先日、ひょんなことから本連載の第一回目をあらためて読み返してみた。初出は2008年12月11日。日本では麻生太郎が内閣総理大臣に就任しており、アメリカではバラク・オバマが第44代大統領に当選して間もない頃だ。
当初、担当編集のT女史と話していた企画は「山田隆道が恋愛をテーマにしたエッセーを書く」というものだけだったが、その後それだけじゃ物足りない、そこに何か味付けをしようということになった。そこで、たまたま僕の血液型がB型だったことから「B型男子ならではの視点を生かした恋愛エッセー」というコンセプトが浮かび上がり、『ちょっとダメ系? 恋するB型男子』というタイトルが決まったわけだ。
ちなみに『ちょっとダメ系?』はT女史が勝手につけたものだ。
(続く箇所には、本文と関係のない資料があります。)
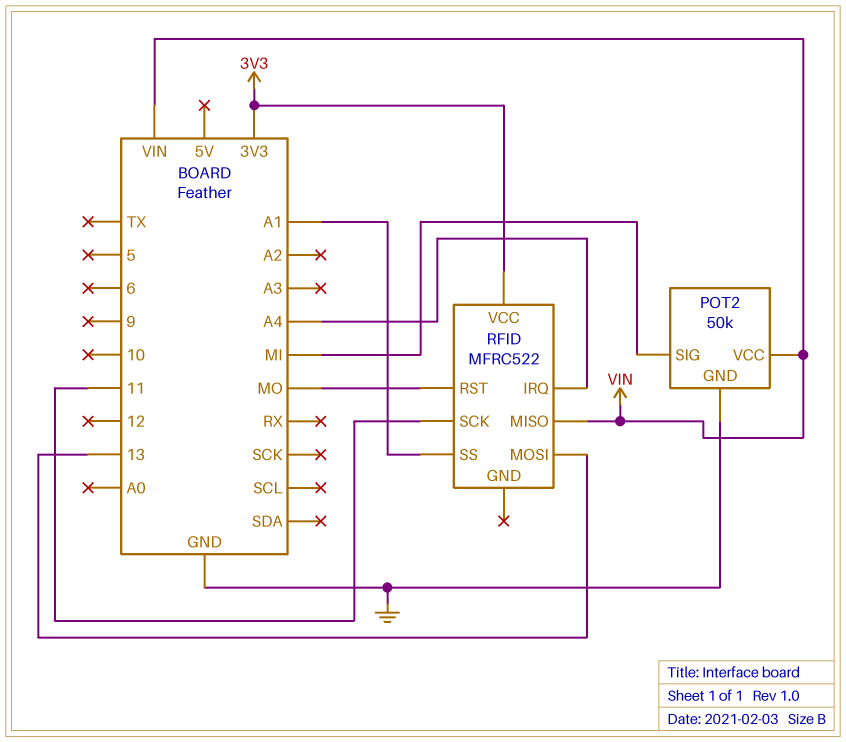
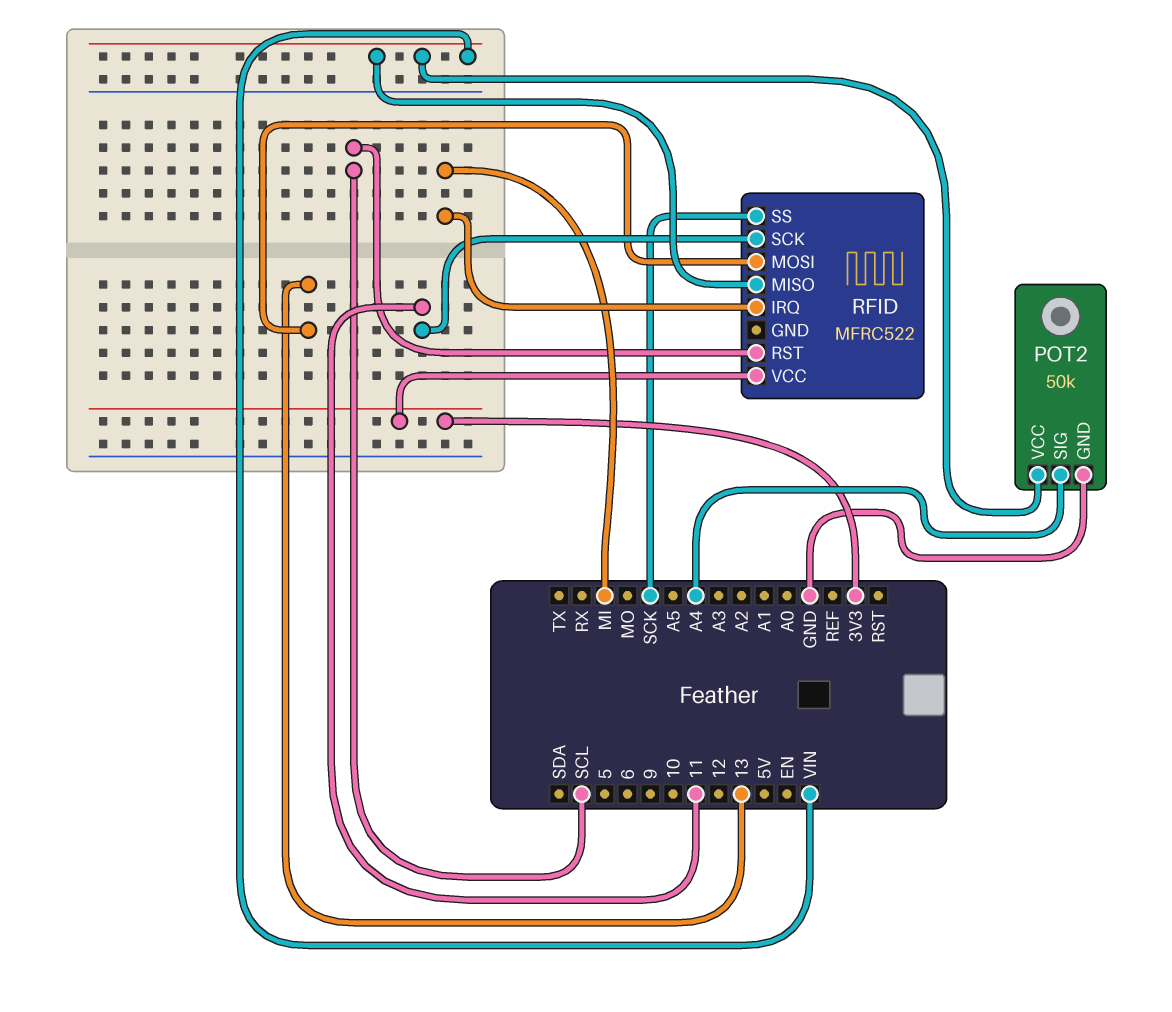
POT2 pin SIG: MI -> A4
RFID pin IRQ: A4 -> MI
RFID pin RST: MO -> SCL
RFID pin SS: A1 -> SCK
すなわち、僕は彼女にそう思われていたのだろう。さすが鋭い。当たっていると思います。
さて、そんな経緯で始まった本連載だが、早いもので今回が第130回目。実に2年半の月日が流れた。この間、日本では間寛平がアースマラソンに出発して無事帰ってくるわ、田代まさしが帰ってきたか思えばまたどこかに行っちゃうわ、酒井法子が失踪から帰ってきたかと思えばもっと大変なことになってしまうわ、市川海老蔵が顔を腫らして家に帰ってくるわ、大相撲界に二度と帰ってこられないであろう力士が続出するわ、とにかく色んなことがあった。(押尾学については触れたくありません)
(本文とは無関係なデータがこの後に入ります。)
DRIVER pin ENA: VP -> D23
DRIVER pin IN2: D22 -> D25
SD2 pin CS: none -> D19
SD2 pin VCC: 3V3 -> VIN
もちろん、著者である僕にも様々な出来事と大きな変化が起こった。
まず変わったのは、文章の質である。現在の筆力が完成形だとは思えないが、連載当初はもっとひどい。いま読み返したら、根本から改稿したいぐらい下手くそだ。なんというか、筆に力が入りすぎている。一生懸命読者を楽しませようと躍起になりすぎて、非常にあざとい技法を駆使しまくっている。ああ、我ながら恥ずかしい。
しかしまあ、それ以上に大きな変化はやはり僕の身辺事情だろう。連載当初は「未婚・独身・彼女なし」といった32歳の寂しいB型男子(正確にはB型オッサン)だったが、それから2年半の間に幸運にも彼女ができ、さらにその彼女と去る4月29日に結婚までしてしまったのだ。現在は34歳のB型既婚者オッサンである。
我がことながら、これはちょっとすごいと思う。
連載中盤ぐらいに現在の妻とひょんなことから出会い、それからは僕の彼女への恋心とその恋の行方を細かく綴ってきた。そして、やがて本当に彼女と付き合うことになり、それ以降は本格的に結婚を目指すようになった。
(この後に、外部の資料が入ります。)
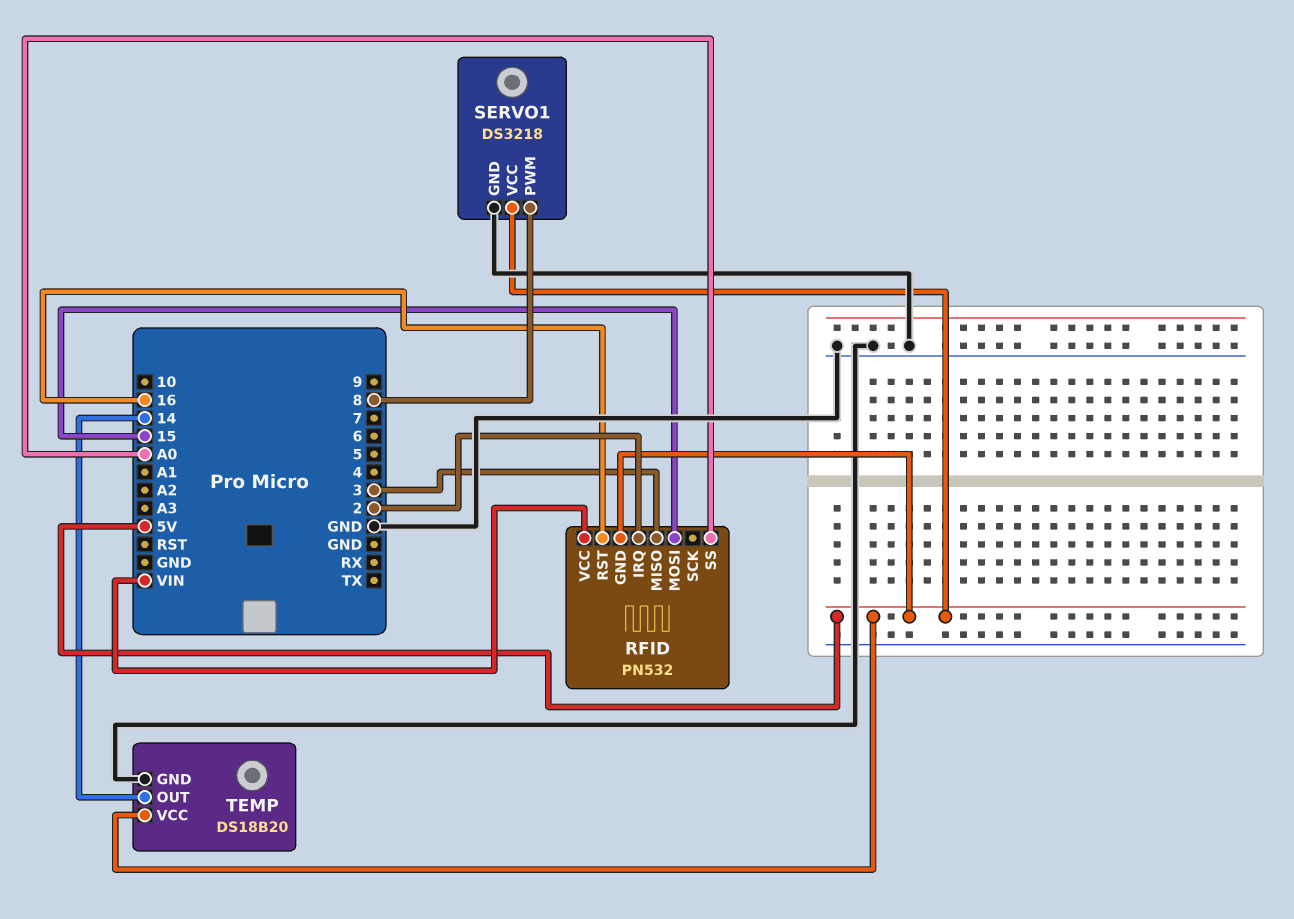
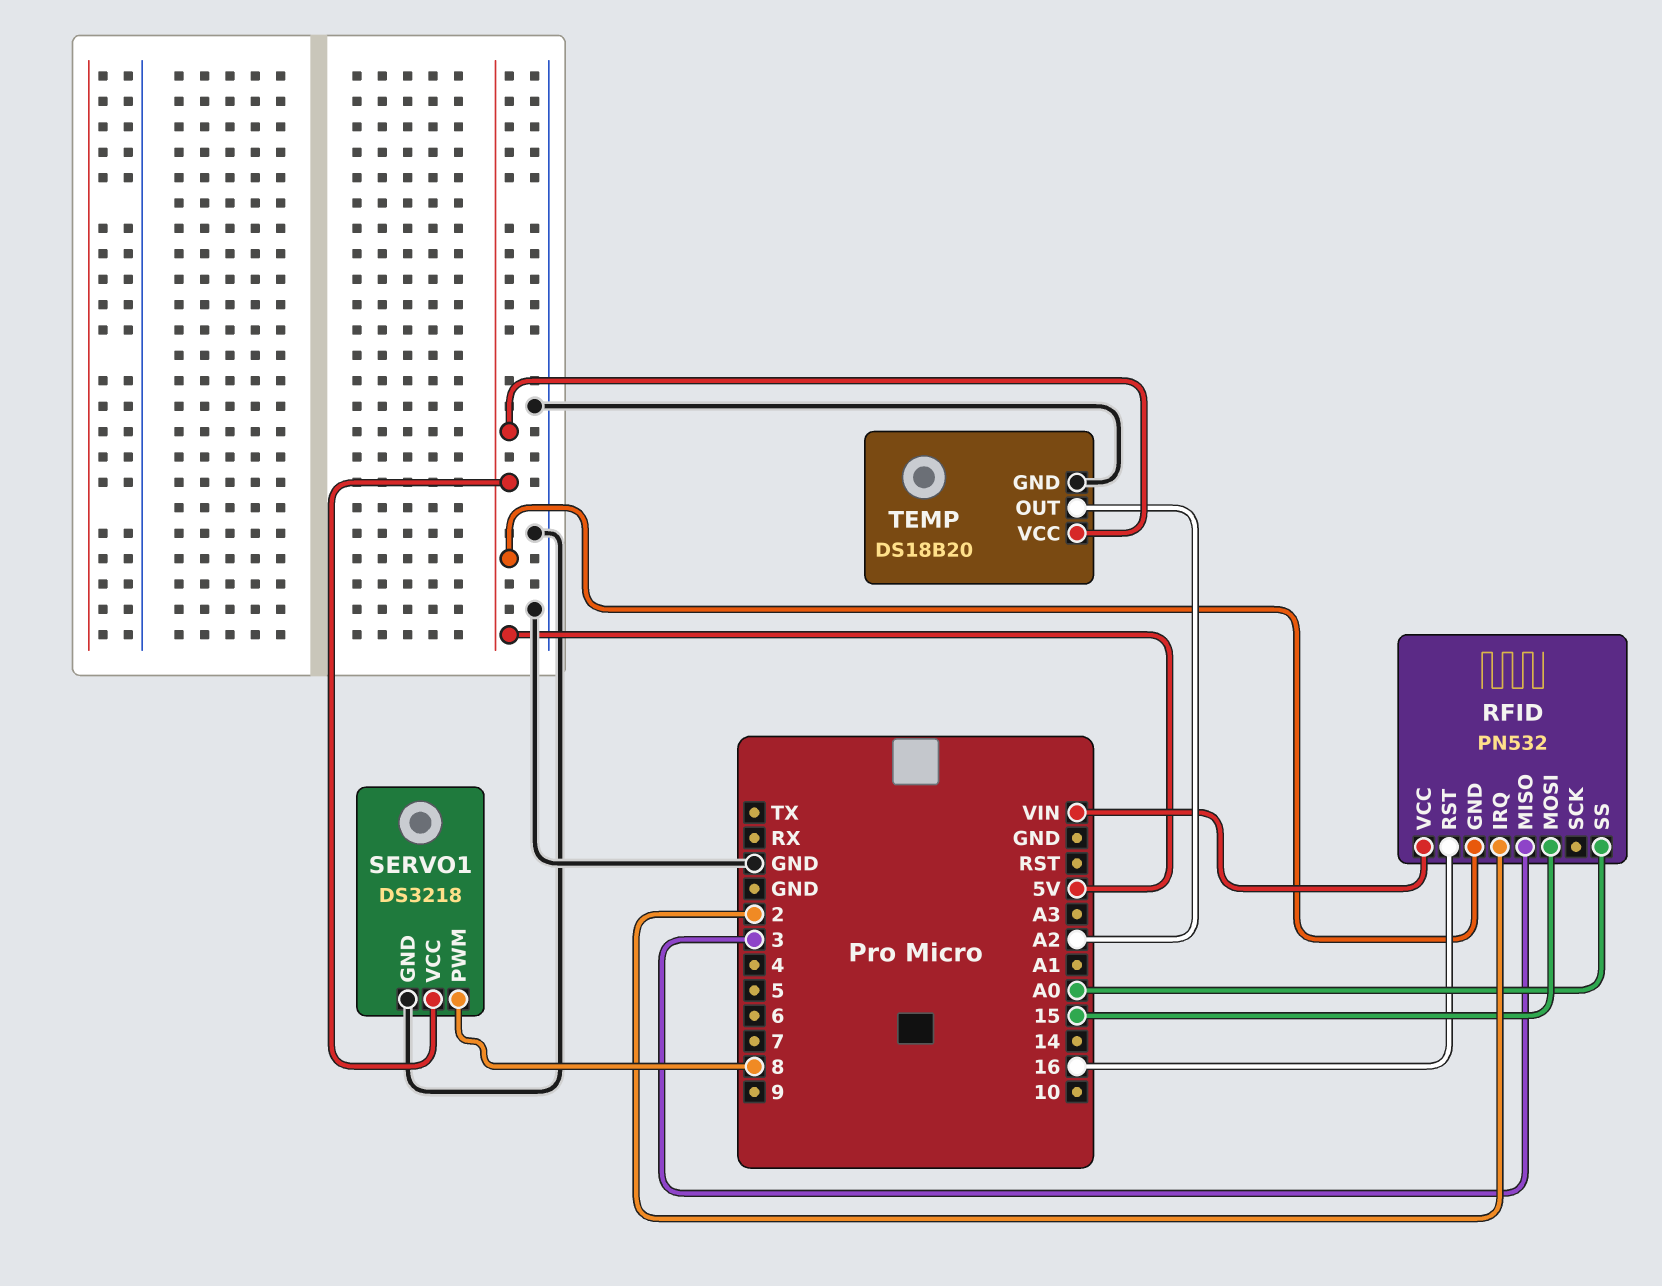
TEMP pin OUT: 14 -> A2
担当のT女史曰く、「編集部が騒然となっていた」らしい。無理もない。最初はもっと気楽な恋愛エッセーとしてスタートしたのに、いつのまにかリアルに結婚を目指す男のドキュメント、あるいは私小説になったのだ。しかも、まさか本当にこの連載の中で結婚してしまうとは。一番驚いているのは、他でもない僕自身である。
T女史をはじめ、マイコミジャーナル編集部の皆様には深く感謝している。特にT女史には結婚式にも出席していただいたが、きっと彼女もこんな経緯と立場で招待された結婚式は初めてだったんじゃないか。ある意味、T女史は僕とチーの結婚までの道のりを一番近くで見守り、応援し、そして編集してくれた人間なのだ。Tさん、本当にありがとうございます。次はTさんですねっ。
ところで、なぜ今回はこんな回顧的な内容を書いているのかというと、もちろん理由がある。勘のいい読者の方はすでにお気づきだろうが、この連載エッセー『ちょっとダメ系? 恋するB型男子』は今回で最終回なのだ。
いま大きなショックを受けたあなた。この連載が好きだったというあなた。あなたはきっと物好きで、友達の間でも変わり者扱いをされているのだろうけど、僕はそんなあなたが大好きです。大好きだからこそ、ここで一つ耳寄り情報を。
実は来週から山田隆道作の新連載として生まれ変わります!
いま大きな拍手をしてくれたあなた。新連載が楽しみだと思ったあなた。あなたはきっと暇で、友達も少ないのだろうけど、僕はそんなあなたが大好きです。新連載のほうも何卒よろしくお願いします。詳細は来週のお楽しみに。
そして、さっきから何も感じていないあなた。この連載の終了にも新連載の開始にも、まったく関心がないというあなた。たまたま今日はページを覗いただけだというあなた。どうかそんなことを言わず、来週もページを覗いてみてください。
何はともあれ、今までありがとうございました。